A special committee of teachers studies the report and writes a response rejecting it. The press is informed and a special issue of the Teacher magazine is produced.
All that was missing was the Twitter response and the Facebook postings.
Leading the fight in the public was the president of the union, Harry Charlesworth. His statements went right to the point -- this was not just an attack on teachers but the very right of working people to send their children to school.
The report, he said, was "solely in the interests of the moneyed classes in the province and engineered as a calculated attempt to set up a class barrier as far as education is concerned."
Led by the BCTF and UBC professors, the government rejected the findings of the report and in the next election the people of the province defeated the government.
Eighty years on
More than 80 years later, the same backward view of the world exists. Today, the right wing wants privatization and commercialization. Public schools are seriously underfunded.
And 80 years later, in the fine tradition of the federation, it is the teachers of this province who continue to lead the fight for properly funded public education.
It is the teachers who have sacrificed time and time again -- walking the picket lines to win back class size and composition language that was illegally stripped from the contract.
It is the teachers who are heading to the Supreme Court to demand the government return the language and the resources taken from their collective agreement.
It is the federation that is admired from coast to coast for its unrelenting commitment that every human being in this province has a right to a decent quality education no matter what challenges they face or how much money their parents have.
Moments I won't forget
Remember: you have always been part of the broader labour movement.
While you embraced your professionalism, as you should, you have always embraced solidarity with other unions and working people in general.
As a young trade unionist who believed in solidarity, I knew that any time I would show up on any picket I would find teachers there as well.
You were not members of the BC Federation of Labour, but in 1983 when the provincial government launched a broad side attack on everything from human rights to workers' rights, you joined the battle and, in fact were leaders in the fight.
In 2003, your members voted to join the BC Federation of Labour.
In 2005, you stood up to the government and the courts when you refused to end your strike.
I will never forget when you voted to continue illegal strike action -- nobody ever did that -- and the vote was higher than the first one to take legal strike action.
Your courage inspired the labour movement to raise what solidarity means to a whole new level.

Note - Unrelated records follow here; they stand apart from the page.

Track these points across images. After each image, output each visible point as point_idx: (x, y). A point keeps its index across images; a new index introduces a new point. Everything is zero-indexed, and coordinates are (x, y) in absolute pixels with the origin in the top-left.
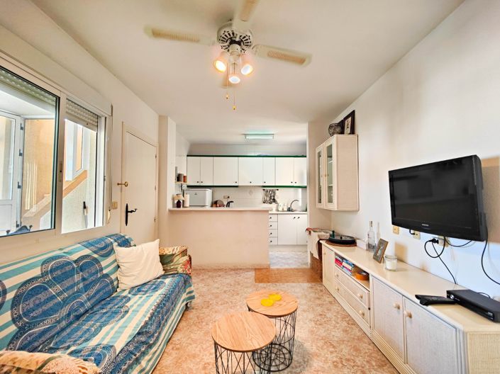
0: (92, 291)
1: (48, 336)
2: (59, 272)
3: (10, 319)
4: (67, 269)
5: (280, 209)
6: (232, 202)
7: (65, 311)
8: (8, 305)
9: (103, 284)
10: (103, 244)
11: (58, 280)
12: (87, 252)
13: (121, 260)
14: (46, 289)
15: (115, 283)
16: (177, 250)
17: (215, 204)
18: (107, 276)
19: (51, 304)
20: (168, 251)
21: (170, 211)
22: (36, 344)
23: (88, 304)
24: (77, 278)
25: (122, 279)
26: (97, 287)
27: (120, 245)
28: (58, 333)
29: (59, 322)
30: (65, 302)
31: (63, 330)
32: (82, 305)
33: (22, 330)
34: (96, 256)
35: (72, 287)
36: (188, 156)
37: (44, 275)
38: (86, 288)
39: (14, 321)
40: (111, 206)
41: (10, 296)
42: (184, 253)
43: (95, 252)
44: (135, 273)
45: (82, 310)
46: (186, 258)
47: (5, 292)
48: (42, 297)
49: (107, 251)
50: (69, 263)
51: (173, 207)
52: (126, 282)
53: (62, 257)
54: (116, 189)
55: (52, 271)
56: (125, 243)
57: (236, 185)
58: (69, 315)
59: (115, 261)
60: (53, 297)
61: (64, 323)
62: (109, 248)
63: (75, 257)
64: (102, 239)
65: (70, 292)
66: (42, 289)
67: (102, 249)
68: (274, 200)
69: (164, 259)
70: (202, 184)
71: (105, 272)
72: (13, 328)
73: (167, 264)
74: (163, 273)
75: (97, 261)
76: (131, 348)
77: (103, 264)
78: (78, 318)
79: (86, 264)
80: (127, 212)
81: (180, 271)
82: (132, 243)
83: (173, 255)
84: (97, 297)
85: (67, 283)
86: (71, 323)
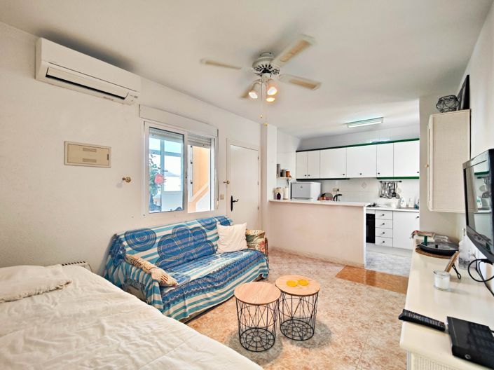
0: (199, 249)
1: (173, 265)
2: (181, 234)
3: (157, 251)
4: (185, 233)
5: (403, 205)
6: (339, 195)
7: (182, 255)
8: (156, 245)
9: (207, 246)
10: (210, 222)
11: (180, 238)
12: (199, 225)
13: (220, 234)
14: (173, 241)
15: (215, 248)
16: (257, 232)
17: (322, 196)
18: (210, 242)
19: (175, 249)
20: (251, 233)
21: (271, 202)
22: (167, 267)
23: (196, 256)
24: (190, 239)
25: (220, 246)
26: (203, 247)
27: (222, 224)
28: (177, 265)
29: (179, 260)
30: (182, 250)
31: (180, 265)
32: (192, 255)
33: (161, 258)
34: (203, 228)
35: (187, 243)
36: (297, 151)
37: (173, 233)
38: (195, 246)
39: (159, 252)
40: (219, 197)
41: (158, 241)
42: (262, 235)
43: (203, 226)
44: (227, 244)
45: (191, 258)
46: (263, 240)
47: (156, 238)
48: (171, 245)
49: (212, 226)
50: (186, 230)
51: (275, 199)
52: (222, 248)
53: (183, 226)
54: (223, 186)
55: (178, 232)
56: (226, 223)
57: (344, 177)
58: (184, 258)
59: (217, 233)
60: (176, 246)
61: (181, 261)
62: (214, 225)
63: (191, 227)
64: (211, 219)
65: (186, 246)
66: (171, 241)
67: (209, 224)
68: (394, 195)
69: (249, 238)
70: (309, 178)
71: (208, 239)
72: (158, 256)
73: (250, 241)
74: (247, 247)
75: (204, 231)
76: (200, 282)
77: (208, 233)
78: (189, 261)
79: (197, 232)
80: (232, 202)
81: (257, 248)
82: (231, 224)
83: (254, 236)
84: (202, 253)
85: (185, 241)
86: (184, 263)
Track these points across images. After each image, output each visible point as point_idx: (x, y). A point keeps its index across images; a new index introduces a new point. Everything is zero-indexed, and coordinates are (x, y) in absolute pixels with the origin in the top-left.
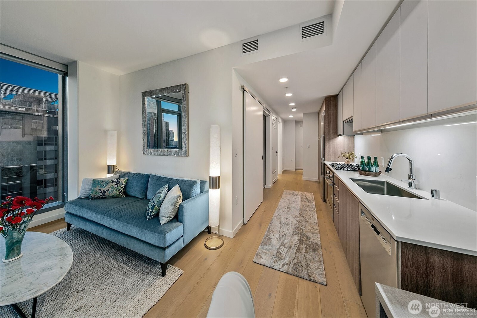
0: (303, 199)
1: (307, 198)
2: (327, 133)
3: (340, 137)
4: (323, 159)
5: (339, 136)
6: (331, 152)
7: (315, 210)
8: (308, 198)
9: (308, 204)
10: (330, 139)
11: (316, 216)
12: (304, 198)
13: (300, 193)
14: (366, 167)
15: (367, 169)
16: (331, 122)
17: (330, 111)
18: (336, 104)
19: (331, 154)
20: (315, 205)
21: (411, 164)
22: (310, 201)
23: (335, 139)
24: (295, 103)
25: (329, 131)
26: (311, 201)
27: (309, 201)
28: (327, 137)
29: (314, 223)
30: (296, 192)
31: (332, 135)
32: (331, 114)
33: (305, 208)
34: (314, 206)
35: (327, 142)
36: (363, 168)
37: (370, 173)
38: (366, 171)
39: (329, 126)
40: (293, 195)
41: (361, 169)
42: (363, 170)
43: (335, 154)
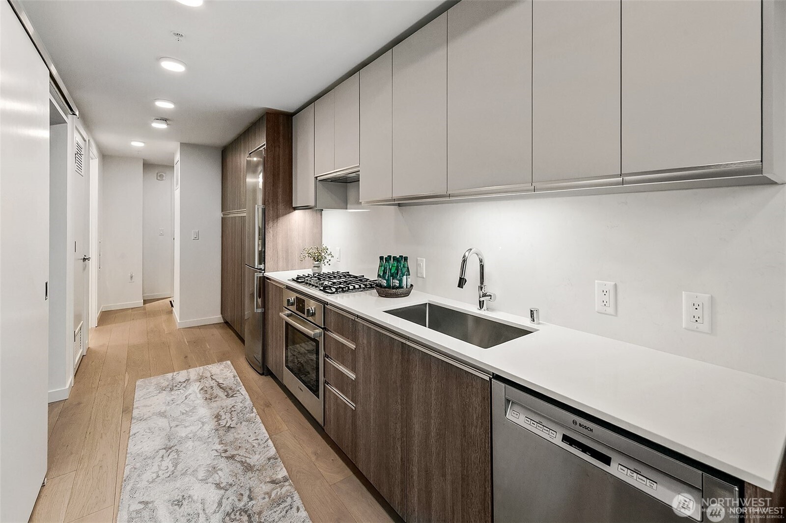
0: (209, 391)
1: (219, 385)
2: (270, 201)
3: (297, 212)
4: (262, 266)
5: (295, 209)
6: (280, 247)
7: (253, 415)
8: (221, 381)
9: (230, 402)
10: (277, 217)
11: (264, 431)
12: (212, 387)
13: (193, 373)
14: (393, 279)
15: (397, 283)
16: (279, 174)
17: (277, 149)
18: (290, 136)
19: (280, 253)
20: (247, 397)
21: (482, 267)
22: (231, 389)
23: (288, 215)
24: (174, 103)
25: (275, 195)
26: (234, 386)
27: (229, 392)
28: (270, 213)
29: (269, 459)
30: (181, 376)
31: (281, 206)
32: (279, 155)
33: (226, 420)
34: (248, 402)
35: (271, 224)
36: (388, 281)
37: (400, 291)
38: (394, 287)
39: (275, 184)
40: (172, 390)
41: (385, 285)
42: (389, 287)
43: (287, 251)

Thousands of workers shut down their worksites, risking their job and giving up their pay, to show their solidarity with the teachers of British Columbia.
Your victory, with the solidarity of the labour movement, set the stage for the next round of bargaining in the public sector when all unions got decent collective agreements.
Two images among many stand out for me.
In the first, you voted for the second time to stay on illegal strike, and the reporters headed for the picket line to find teachers who disagree. They asked a young teacher if the BCTF is forcing her to be there on the line, and she responded so simply, yet profoundly: "I am the BCTF."
In the second, teachers are marching and one is carrying as sign that simply says, "Thank you trade unions"
Actually, it is the working people of B.C. who need to say thanks to all of you.
For everything you have done for all of us, for all of those 100 years, and everything you continue to do every day to make this a better province.